A top Al-Qaeda figure in Syria who was one of the few people with advance notification of the Sept. 11 attacks has been killed in a U.S. airstrike, the Pentagon said in a news release issued Tuesday.
Muhsin al-Fadhli, labeled a longtime Al-Qaeda operative, was killed in a strike on July 8 while traveling near Sarmada, Syria, officials said. He was the leader of the Khorasan group, a cadre of Al-Qaeda veterans hiding out in Syria and plotting attacks on the United States and its allies, according to the Pentagon.
“His death will degrade and disrupt ongoing external operations of Al-Qaeda against the United States,” Capt. Jeff Davis, a Pentagon spokesman, said in the news release.
Fadhli was “among the few trusted Al-Qaeda leaders that received advanced notification of the Sept. 11, 2001 attacks,” Davis said.
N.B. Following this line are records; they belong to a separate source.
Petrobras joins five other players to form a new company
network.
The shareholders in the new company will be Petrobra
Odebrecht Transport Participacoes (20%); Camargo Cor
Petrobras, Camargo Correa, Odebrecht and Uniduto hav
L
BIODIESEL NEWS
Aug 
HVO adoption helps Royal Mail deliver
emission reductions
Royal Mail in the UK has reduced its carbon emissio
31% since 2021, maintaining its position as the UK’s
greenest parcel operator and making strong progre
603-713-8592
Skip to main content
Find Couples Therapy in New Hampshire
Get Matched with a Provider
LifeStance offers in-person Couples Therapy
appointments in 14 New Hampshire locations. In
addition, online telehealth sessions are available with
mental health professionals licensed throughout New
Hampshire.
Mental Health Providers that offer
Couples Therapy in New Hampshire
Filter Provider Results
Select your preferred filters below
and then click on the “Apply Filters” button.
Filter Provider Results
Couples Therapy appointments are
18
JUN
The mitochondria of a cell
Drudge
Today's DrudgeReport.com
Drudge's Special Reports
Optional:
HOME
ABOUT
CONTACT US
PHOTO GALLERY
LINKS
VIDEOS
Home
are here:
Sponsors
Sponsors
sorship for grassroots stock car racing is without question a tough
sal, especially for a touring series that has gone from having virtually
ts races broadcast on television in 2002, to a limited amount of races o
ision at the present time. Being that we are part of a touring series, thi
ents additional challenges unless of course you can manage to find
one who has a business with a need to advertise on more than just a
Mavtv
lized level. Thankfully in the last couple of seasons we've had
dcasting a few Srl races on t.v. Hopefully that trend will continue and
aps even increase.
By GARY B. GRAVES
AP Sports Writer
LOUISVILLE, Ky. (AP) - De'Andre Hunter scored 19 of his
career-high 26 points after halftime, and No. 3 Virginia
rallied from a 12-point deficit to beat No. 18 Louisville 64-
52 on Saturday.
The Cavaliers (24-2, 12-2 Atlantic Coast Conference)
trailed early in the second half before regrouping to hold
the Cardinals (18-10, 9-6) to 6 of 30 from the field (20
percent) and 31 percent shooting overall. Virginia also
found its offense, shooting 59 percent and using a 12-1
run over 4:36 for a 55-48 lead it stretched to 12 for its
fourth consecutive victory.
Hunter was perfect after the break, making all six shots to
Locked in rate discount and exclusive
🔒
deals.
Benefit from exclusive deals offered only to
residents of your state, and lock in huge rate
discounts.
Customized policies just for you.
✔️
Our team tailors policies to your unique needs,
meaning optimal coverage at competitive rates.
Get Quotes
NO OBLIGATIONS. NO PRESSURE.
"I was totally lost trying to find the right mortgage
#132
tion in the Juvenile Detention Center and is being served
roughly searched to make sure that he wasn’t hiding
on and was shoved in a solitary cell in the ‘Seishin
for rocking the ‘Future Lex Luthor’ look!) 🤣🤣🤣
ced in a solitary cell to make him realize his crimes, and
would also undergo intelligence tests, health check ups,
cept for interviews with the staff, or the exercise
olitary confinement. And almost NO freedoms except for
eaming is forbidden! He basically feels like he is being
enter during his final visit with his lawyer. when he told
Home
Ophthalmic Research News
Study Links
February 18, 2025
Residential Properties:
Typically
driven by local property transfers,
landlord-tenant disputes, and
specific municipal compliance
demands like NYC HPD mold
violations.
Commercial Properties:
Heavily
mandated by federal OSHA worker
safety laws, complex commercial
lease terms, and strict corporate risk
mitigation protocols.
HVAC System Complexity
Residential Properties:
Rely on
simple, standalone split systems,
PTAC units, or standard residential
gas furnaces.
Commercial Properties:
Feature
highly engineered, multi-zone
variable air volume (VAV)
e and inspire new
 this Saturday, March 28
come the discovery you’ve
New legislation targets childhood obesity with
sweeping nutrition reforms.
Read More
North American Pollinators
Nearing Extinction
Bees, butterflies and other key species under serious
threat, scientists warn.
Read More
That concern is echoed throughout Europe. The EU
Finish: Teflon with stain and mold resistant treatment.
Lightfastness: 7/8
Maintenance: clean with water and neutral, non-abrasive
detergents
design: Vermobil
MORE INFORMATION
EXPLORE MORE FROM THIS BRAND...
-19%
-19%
He was also involved in the 2002 attacks against U.S. Marines in Kuwait and on the French ship MV Limburg, the Pentagon said. Previously based in Iran, Fadhli was the object of a $7 million reward by the U.S. State Department for information leading to his capture or death. He was falsely reported as killed last fall.
American officials say Fadhli and the rest of the Khorasan group are part of Jabhat Al-Nusra (the Nusra Front), Syria’s Al-Qaeda affiliate, which ranks among the most powerful rebel factions fighting Bashar al-Assad's regime. The U.S. has said Khorasan fighters were sent to Syria by Al-Qaeda leader Ayman al-Zawahiri to recruit Europeans and Americans whose passports allow them to board U.S.-bound planes with less scrutiny from security officials.
They have presented the group as evidence that the core of Al-Qaeda remaining in Pakistan can still threaten the West, despite the damage done to that organization by years of drone strikes. Since last year the U.S. military has periodically targeted the group as part of its air campaign in Syria, beginning with eight strikes against Khorasan targets in September, which came in conjunction with the onset of an aerial campaign against the Islamic State in Iraq and the Levant (ISIL) across Syria and Iraq.
ISIL, which split from Al-Qaeda in 2013, is now one of the group’s chief rivals — competing for recruits, funding and, in Syria, territory.
Many analysts, however, have cast doubt on the U.S. government's characterization that the Khorasan group is separate from Jabhat Al-Nusra, which has earned the respect of many of Syria’s diverse and disjointed rebel factions for its military successes against the Assad regime and its willingness to work alongside other rebels (unlike ISIL, which is opposed by other Syrian rebels).
Aymenn Jawad al-Tamimi, a fellow at the Middle East Forum in Washinton, D.C, told Al Jazeera shortly after the first U.S. strikes on Khorasan that "the U.S. is using this distinction as a means to strike [Jabhat Al-Nusra], which fits in with a wider policy in the region of targeting Al-Qaeda affiliates with airstrikes while hoping to avoid alienating locals and other rebel groups who support or wish to work with Jabhat Al-Nusra."
The group is "not actually a separate group" but a contingent of Al-Qaeda members within Jabhat Al-Nusra that come from the Afghanistan-Pakistan border region, he said. Khorasan is a reference to a province under an ancient caliphate that once included parts of Afghanistan.
Jabhat Al-Nusra leader Abu Mohammed al-Jolani denied in an interview with Al Jazeera in May that the Khorasan group was real. “The so-called Khorasan group, supposedly active within our ranks, doesn’t exist,” Jolani said. “We first heard about it via the media after the U.S.-led coalition bombed us. It is merely a Western invention to justify the bombings on us.”
With The Associated Press. Michael Pizzi and Philip Victor contributed to this report.